# Info on scope mounts for mossberg youth 20 gauge.



## madmike22 (Aug 29, 2007)

I am trying to find a decent scope mount for my wifes mossberg youth 20 gauge. The b square ones are nice but they want $50 bucks for them now and she just doesnt shoot it enough to spend it. Wondering what other options are out there or if anyone has a used one they want to get rid of.


----------



## Ron L (Nov 12, 2000)

madmike22 said:


> I am trying to find a decent scope mount for my wifes mossberg youth 20 gauge. The b square ones are nice but they want $50 bucks for them now and she just doesnt shoot it enough to spend it. Wondering what other options are out there or if anyone has a used one they want to get rid of.
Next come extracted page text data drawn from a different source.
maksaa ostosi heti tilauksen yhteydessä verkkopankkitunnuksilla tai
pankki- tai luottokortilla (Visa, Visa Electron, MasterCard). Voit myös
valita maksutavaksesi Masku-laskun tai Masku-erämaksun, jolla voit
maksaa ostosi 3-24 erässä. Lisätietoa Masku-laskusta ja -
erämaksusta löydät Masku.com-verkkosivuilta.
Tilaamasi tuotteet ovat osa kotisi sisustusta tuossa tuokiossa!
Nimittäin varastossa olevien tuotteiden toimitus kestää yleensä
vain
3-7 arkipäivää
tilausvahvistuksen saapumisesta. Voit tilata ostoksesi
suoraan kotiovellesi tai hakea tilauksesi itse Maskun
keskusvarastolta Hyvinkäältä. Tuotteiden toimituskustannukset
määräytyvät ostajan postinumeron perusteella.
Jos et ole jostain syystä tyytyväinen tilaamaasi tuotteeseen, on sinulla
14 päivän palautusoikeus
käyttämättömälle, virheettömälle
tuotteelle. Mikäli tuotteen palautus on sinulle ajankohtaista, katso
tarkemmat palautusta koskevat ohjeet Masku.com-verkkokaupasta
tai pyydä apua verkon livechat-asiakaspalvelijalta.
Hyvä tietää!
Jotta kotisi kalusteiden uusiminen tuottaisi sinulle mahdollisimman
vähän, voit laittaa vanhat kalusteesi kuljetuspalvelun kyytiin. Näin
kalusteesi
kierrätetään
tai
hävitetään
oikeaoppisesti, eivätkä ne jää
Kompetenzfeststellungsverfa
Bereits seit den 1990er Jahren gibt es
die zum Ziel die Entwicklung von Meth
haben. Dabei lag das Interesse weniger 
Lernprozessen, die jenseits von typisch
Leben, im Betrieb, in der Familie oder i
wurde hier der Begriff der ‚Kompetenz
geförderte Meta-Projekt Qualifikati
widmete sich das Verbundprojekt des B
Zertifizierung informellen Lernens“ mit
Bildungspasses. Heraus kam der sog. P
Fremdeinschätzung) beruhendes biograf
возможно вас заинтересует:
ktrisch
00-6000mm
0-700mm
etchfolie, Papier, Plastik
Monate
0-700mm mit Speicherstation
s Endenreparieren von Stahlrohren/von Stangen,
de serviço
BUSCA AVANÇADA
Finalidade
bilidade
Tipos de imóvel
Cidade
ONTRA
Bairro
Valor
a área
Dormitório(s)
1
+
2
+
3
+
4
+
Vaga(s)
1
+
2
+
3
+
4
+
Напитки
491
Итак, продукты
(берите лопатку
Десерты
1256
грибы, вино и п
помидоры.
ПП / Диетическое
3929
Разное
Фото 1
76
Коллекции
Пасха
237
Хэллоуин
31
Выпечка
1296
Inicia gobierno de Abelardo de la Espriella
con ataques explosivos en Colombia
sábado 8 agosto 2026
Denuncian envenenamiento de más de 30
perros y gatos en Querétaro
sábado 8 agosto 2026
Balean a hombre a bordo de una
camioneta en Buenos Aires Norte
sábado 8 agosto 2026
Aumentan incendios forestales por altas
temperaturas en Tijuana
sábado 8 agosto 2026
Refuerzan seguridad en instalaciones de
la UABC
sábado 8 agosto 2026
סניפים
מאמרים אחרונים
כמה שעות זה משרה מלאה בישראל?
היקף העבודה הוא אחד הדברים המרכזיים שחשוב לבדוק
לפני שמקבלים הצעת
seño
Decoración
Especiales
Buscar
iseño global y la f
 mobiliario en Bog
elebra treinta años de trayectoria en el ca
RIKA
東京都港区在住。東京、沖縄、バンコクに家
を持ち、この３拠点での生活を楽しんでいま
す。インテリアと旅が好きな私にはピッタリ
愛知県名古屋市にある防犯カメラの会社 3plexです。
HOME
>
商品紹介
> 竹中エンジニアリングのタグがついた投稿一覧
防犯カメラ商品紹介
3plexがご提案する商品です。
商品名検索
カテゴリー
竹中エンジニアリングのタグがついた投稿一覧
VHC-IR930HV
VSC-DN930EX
Madmike, I have a sidesaddle scope mount for a Winchester that nobody's interested in buying. I'll pull out our Mossy and see if any of the holes line up. If you may be willing to drill another hole in the mount for another pin/bolt, you're welcome to it.


----------



## madmike22 (Aug 29, 2007)

Sure let me know what i need to do.


----------



## Ron L (Nov 12, 2000)

I tried the mount on my son's Mossy and it won't fit. It's just too far off, but it didn't hurt to try.


----------



## 3fingervic (Jan 28, 2009)

Go to cheaperthandirt.com they have a mount & ring wizard. I'm sure you can find a cheap mount that will work.


----------



## codybear (Jun 27, 2002)

Is that the Mossberg 505 20ga youth model? If so, the reciever should be drilled and tapped, then you just need to install a Picatinny rail and you can mount practically anything to it. I have that exact same shotgun..

CB


----------